Sur quoi Mousqueton n’en avait pas demandé davantage et avait déclaré qu’il était prêt à suivre son maître et M. d’Artagnan au bout du monde.

La voiture partit à un trot raisonnable et qui ne dénonçait pas le moins du monde qu’elle renfermât des gens pressés. Le cardinal s’essuya le front avec son mouchoir et regarda autour de lui.

Il avait à sa gauche Porthos et à sa droite d’Artagnan; chacun gardait une portière, chacun lui servait de rempart.

En face, sur la banquette de devant, étaient deux paires de pistolets, une paire devant Porthos, une paire devant d’Artagnan; les deux amis avaient en outre chacun son épée au côté.

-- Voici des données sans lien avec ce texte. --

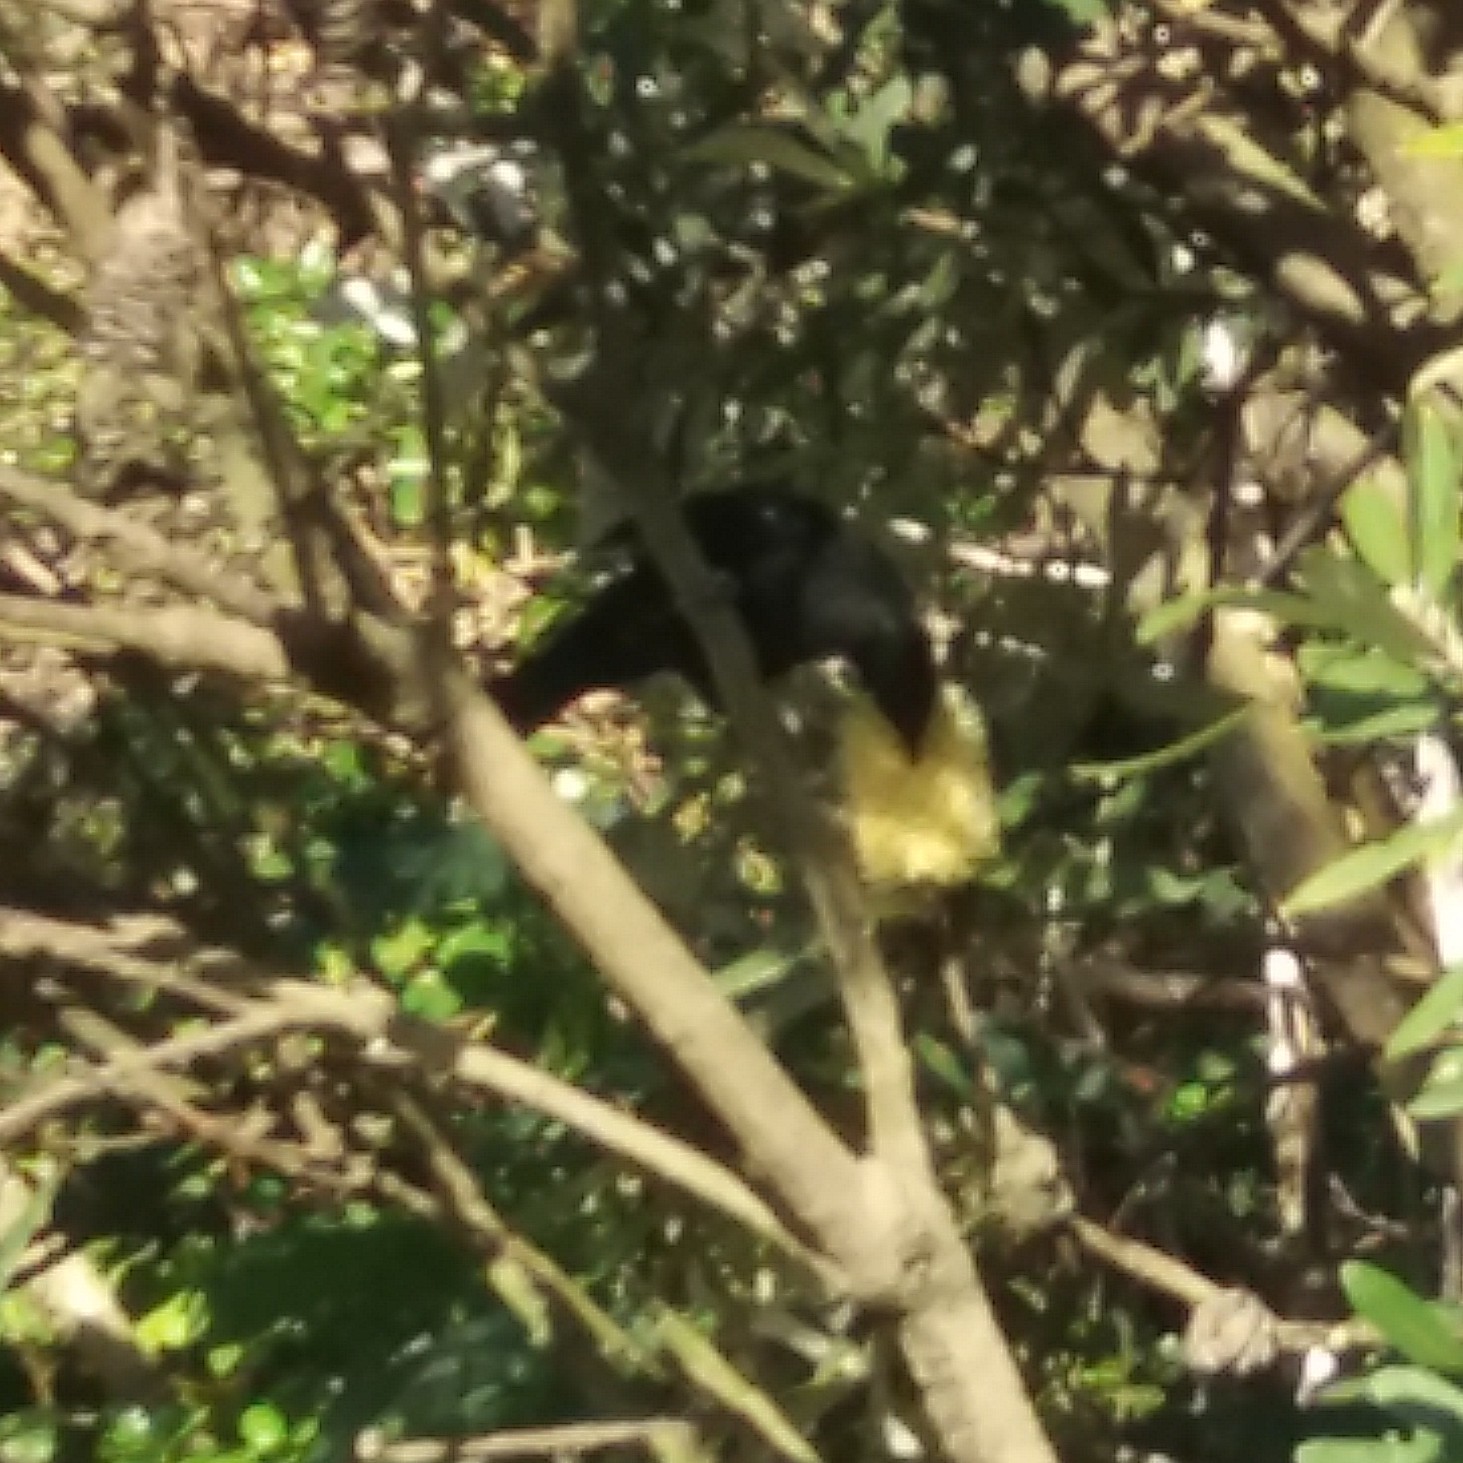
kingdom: Animalia
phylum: Chordata
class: Aves
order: Passeriformes
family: Meliphagidae
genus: Prosthemadera
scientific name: Prosthemadera novaeseelandiae
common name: Tui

À cent pas du Palais-Royal une patrouille arrêta le carrosse.

– Qui vive? dit le chef.

– Mazarin! répondit d’Artagnan en éclatant de rire.

Le cardinal sentit ses cheveux se dresser sur sa tête.

La plaisanterie parut excellente aux bourgeois, qui, voyant ce carrosse sans armes et sans escorte, n’eussent jamais cru à la réalité d’une pareille imprudence.

– Bon voyage! crièrent-ils.

Et ils laissèrent passer.

– Hein! dit d’Artagnan, que pense Monseigneur de cette réponse?

– Homme d’esprit! s’écria Mazarin.

– Au fait, dit Porthos, je comprends…

Vers le milieu de la rue des Petits-Champs, une seconde patrouille arrêta le carrosse.

– Qui vive? cria le chef de la patrouille.

– Rangez-vous, Monseigneur, dit d’Artagnan.

Et Mazarin s’enfonça tellement entre les deux amis, qu’il disparut complètement caché par eux.

– Qui vive? reprit la même voix avec impatience.

Et d’Artagnan sentit qu’on se jetait à la tête des chevaux.

Il sortit la moitié du corps du carrosse.

– Eh! Planchet, dit-il.

Le chef s’approcha: c’était effectivement Planchet. D’Artagnan avait reconnu la voix de son ancien laquais.

– Comment! monsieur, dit Planchet, c’est vous?

– Eh! mon Dieu, oui, mon cher ami. Ce cher Porthos vient de recevoir un coup d’épée, et je le reconduis à sa maison de campagne de Saint-Cloud.

– Oh! vraiment? dit Planchet.

– Porthos, reprit d’Artagnan, si vous pouvez encore parler, mon cher Porthos, dites donc un mot à ce bon Planchet.

– Planchet, mon ami, dit Porthos d’une voix dolente, je suis bien malade, et si tu rencontres un médecin, tu me feras plaisir de me l’envoyer.

– Ah! grand Dieu! dit Planchet, quel malheur! Et comment cela est-il arrivé?

– Je te conterai cela, dit Mousqueton.

Porthos poussa un profond gémissement.

– Fais-nous faire place, Planchet, dit tout bas d’Artagnan, ou il n’arrivera pas vivant: les poumons sont offensés, mon ami.

Planchet secoua la tête de l’air d’un homme qui dit: En ce cas, la chose va mal.

Puis, se retournant vers ses hommes:

– Laissez passer, dit-il, ce sont des amis.

La voiture reprit sa marche, et Mazarin, qui avait retenu son haleine, se hasarda à respirer.

– Bricconi! murmura-t-il.

Quelques pas avant la porte Saint-Honoré, on rencontra une troisième troupe; celle-ci était composée de gens de mauvaise mine et qui ressemblaient plutôt à des bandits qu’à autre chose: c’étaient les hommes du mendiant de Saint-Eustache.

– Attention, Porthos! dit d’Artagnan.

Porthos allongea la main vers ses pistolets.

– Qu’y a-t-il? dit Mazarin.

– Monseigneur, je crois que nous sommes en mauvaise compagnie.

Un homme s’avança à la portière avec une espèce de faux à la main.

– Qui vive? demanda cet homme.

– Eh! drôle, dit d’Artagnan, ne connaissez-vous pas le carrosse de M. le Prince?

– Prince ou non, dit cet homme, ouvrez! nous avons la garde de la porte, et personne ne passera que nous ne sachions qui passe.

– Que faut-il faire? demanda Porthos.

– Pardieu! passer, dit d’Artagnan.

– Mais comment passer? dit Mazarin.

– À travers ou dessus. Cocher, au galop.

Le cocher leva son fouet.

– Pas un pas de plus, dit l’homme qui paraissait le chef, ou je coupe le jarret à vos chevaux.

– Peste! dit Porthos, ce serait dommage, des bêtes qui me coûtent cent pistoles pièce.

– Je vous les paierai deux cents, dit Mazarin.

– Oui; mais quand ils auront les jarrets coupés, on nous coupera le cou, à nous.